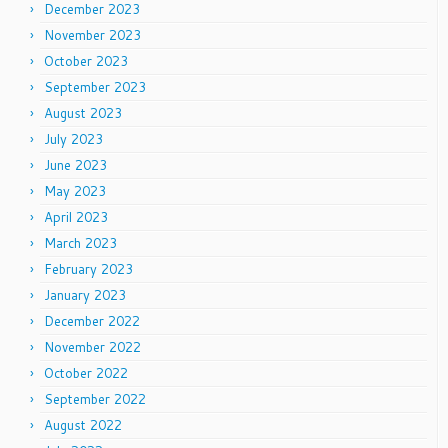
December 2023
November 2023
October 2023
September 2023
August 2023
July 2023
June 2023
May 2023
April 2023
March 2023
February 2023
January 2023
December 2022
November 2022
October 2022
September 2022
August 2022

Task details:
Please arrange every line of text in the rows above as a Markdown table with the columns Number and Line, skipping blank lines. Leave the pictures out.

Completed exercise:
| Number | Line |
|---|---|
| 1 | December 2023 |
| 2 | November 2023 |
| 3 | October 2023 |
| 4 | September 2023 |
| 5 | August 2023 |
| 6 | July 2023 |
| 7 | June 2023 |
| 8 | May 2023 |
| 9 | April 2023 |
| 10 | March 2023 |
| 11 | February 2023 |
| 12 | January 2023 |
| 13 | December 2022 |
| 14 | November 2022 |
| 15 | October 2022 |
| 16 | September 2022 |
| 17 | August 2022 |